T.C. Kültür ve Turizm Bakanlığı inisiyatifiyle düzenlenen Başkent Kültür Yolu kapsamında gerçekleştirilen proje için farklı ülke ve kültürlerden kadın sanatçılar Büyükelçiliklerinin himayelerinde ve kültür ataşelerinin iş birlikleriyle Muse Contemporary tarafından Türkiye’ye davet edildi.
Küratör Ayşe Pınar Akalın tarafından yapılan seçkide Finlandiya, Fransa, Güney Afrika, Hollanda, İspanya, İsveç, İtalya ve Türkiye’den tekstil sanatının yorumcuları yer alıyor. Her sanatçının en az üç eserinin sergileneceği “Geleneği/Geleceği Dokumak”ta sanatçılar, el emeğiyle ortaya çıkardıkları eserlerini kadınlık ve gelenek temaları üzerine güçlü ifadeler iletmek için bir araç olarak kullanıyor.

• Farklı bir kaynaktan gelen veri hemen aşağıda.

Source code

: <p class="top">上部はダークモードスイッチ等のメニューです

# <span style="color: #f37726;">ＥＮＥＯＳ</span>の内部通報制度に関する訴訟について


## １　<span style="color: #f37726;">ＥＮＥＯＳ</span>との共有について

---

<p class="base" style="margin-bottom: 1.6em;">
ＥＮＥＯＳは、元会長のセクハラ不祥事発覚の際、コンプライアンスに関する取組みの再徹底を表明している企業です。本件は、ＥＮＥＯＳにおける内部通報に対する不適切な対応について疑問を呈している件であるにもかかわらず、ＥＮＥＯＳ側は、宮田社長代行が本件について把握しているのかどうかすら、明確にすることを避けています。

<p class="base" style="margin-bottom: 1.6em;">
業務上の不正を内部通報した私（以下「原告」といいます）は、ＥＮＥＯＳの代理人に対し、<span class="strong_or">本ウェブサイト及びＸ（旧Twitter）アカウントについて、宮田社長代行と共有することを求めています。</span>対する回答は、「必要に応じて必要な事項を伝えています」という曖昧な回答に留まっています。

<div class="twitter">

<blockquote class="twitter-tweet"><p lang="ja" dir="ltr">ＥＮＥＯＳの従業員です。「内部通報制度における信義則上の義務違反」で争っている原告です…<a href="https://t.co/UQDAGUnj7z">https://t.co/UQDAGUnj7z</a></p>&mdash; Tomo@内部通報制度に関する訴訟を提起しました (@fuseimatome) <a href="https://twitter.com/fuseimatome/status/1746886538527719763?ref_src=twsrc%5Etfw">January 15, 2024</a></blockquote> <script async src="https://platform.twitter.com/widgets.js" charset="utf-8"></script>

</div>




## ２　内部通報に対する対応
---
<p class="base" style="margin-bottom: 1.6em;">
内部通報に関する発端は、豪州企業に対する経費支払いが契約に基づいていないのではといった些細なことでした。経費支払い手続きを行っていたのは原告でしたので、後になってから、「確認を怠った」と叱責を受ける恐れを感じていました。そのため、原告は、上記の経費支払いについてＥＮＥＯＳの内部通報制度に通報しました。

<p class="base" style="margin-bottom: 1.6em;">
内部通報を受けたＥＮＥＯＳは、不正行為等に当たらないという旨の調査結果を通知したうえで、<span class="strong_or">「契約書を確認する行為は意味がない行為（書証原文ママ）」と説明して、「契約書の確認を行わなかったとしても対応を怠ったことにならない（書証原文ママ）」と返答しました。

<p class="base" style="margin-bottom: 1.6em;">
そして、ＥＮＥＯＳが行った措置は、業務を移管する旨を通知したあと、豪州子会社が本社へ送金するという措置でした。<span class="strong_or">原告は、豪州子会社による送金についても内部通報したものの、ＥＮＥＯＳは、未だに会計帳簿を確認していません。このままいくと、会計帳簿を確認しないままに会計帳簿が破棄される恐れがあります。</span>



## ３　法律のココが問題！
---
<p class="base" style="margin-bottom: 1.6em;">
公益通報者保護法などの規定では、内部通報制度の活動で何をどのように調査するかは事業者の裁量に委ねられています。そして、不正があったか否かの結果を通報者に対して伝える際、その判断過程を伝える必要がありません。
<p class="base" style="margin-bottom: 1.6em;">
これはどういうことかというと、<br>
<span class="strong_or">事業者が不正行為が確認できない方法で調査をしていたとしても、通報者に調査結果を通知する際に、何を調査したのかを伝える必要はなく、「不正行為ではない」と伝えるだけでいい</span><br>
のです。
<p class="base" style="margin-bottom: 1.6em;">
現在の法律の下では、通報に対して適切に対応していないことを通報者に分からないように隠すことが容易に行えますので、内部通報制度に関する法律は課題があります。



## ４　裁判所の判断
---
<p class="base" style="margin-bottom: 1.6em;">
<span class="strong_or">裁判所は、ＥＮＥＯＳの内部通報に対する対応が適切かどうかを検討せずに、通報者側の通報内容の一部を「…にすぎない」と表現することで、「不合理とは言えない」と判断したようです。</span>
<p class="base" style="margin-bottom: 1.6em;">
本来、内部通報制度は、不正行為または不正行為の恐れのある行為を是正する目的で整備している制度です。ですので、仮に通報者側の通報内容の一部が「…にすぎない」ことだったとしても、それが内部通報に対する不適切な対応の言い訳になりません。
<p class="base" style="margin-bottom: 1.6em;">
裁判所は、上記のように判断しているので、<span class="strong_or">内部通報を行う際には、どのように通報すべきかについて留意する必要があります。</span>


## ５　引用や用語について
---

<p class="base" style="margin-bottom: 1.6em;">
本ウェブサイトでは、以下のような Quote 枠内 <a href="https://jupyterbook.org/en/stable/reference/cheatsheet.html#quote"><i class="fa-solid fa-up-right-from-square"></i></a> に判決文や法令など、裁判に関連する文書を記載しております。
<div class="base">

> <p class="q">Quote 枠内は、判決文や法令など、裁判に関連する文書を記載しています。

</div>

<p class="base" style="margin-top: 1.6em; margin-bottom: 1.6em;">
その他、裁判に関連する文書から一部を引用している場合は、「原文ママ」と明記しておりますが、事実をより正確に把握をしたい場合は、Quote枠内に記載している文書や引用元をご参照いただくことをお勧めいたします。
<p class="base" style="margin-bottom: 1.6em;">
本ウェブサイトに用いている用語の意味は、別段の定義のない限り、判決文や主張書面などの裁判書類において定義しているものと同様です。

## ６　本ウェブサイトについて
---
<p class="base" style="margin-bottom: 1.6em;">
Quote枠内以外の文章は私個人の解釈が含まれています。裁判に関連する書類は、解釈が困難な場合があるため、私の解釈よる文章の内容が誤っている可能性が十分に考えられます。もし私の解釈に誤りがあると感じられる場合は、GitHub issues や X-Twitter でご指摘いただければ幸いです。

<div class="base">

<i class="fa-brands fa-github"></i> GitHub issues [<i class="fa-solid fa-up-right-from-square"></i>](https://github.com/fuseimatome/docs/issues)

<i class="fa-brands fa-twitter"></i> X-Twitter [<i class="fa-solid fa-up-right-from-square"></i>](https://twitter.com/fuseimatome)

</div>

Jenny Ymker (Hollanda), goblene ördüğü fotoğraflarda, gerçeklik içinde kendi hayal dünyasını yaratıyor. Kimathi Mafafo (Güney Afrika), büyükannesinin dokuma ve nakış konusundaki öğretilerini anımsayarak, mirasını sürdürüyor. Lithian Ricci (İtalya) Türk kadın zanaatkarları ile dokuttuğu kilimlerde kadın iş birliğini teşvik ediyor. Lotta-Pia Kallio (Finlandiya) çalışma sürecini kullanılan ve kırılanın şekil değiştirdiği ve başka biçimlere doğduğu bir ritüel olarak görüyor.

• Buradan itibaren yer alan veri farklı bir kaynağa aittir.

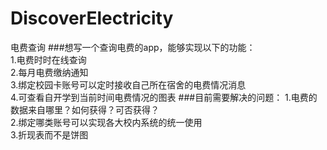 # DiscoverElectricity
电费查询
###想写一个查询电费的app，能够实现以下的功能：  
1.电费时时在线查询  
2.每月电费缴纳通知  
3.绑定校园卡账号可以定时接收自己所在宿舍的电费情况消息  
4.可查看自开学到当前时间电费情况的图表
###目前需要解决的问题：
1.电费的数据来自哪里？如何获得？可否获得？   
2.绑定哪类账号可以实现各大校内系统的统一使用   
3.折现表而不是饼图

Maria Munoz (İspanya) geri dönüştürülmüş ipek ipliklerden oluşan nakış parçalarıyla pandemi sonrası mahrum kaldığımız yaşam zevkine atıfta bulunuyor. Petra Hultman (İsveç) büyük ölçekli dantel enstalasyonlarıyla sayısız saatler boyunca örülen kilometrelerce ipliği bir araya getiriyor.
Stephanie Laleuw (Fransa) coşkulu renkler kullandığı nakış, tığ işi ve süslemelerinde, toplama öğelerin yanısıra, kendi imal ettiği parçalara hayat verirken; Suzan Batu (Türkiye), Sümerbank kumaşlarından yapılmış ‘tanrıça’larıyla erkek egemen dünyasındaki kadının yerine dikkat çekiyor.
Tüm bu sanatçılar geçmiş ile gelecek arasında bir köprü görevi üstleniyor. Gelenekleri ve gelenekseli sürdürülebilirlik ve geri dönüşüm gibi güncel temalar merceğinde yeniden yorumlayarak, emeğin önemini vurguluyorlar. Yitirilmiş değerlerin çağdaş arşivlerini oluşturarak, onların bir sonraki nesillere aktarılmasını sağlıyorlar.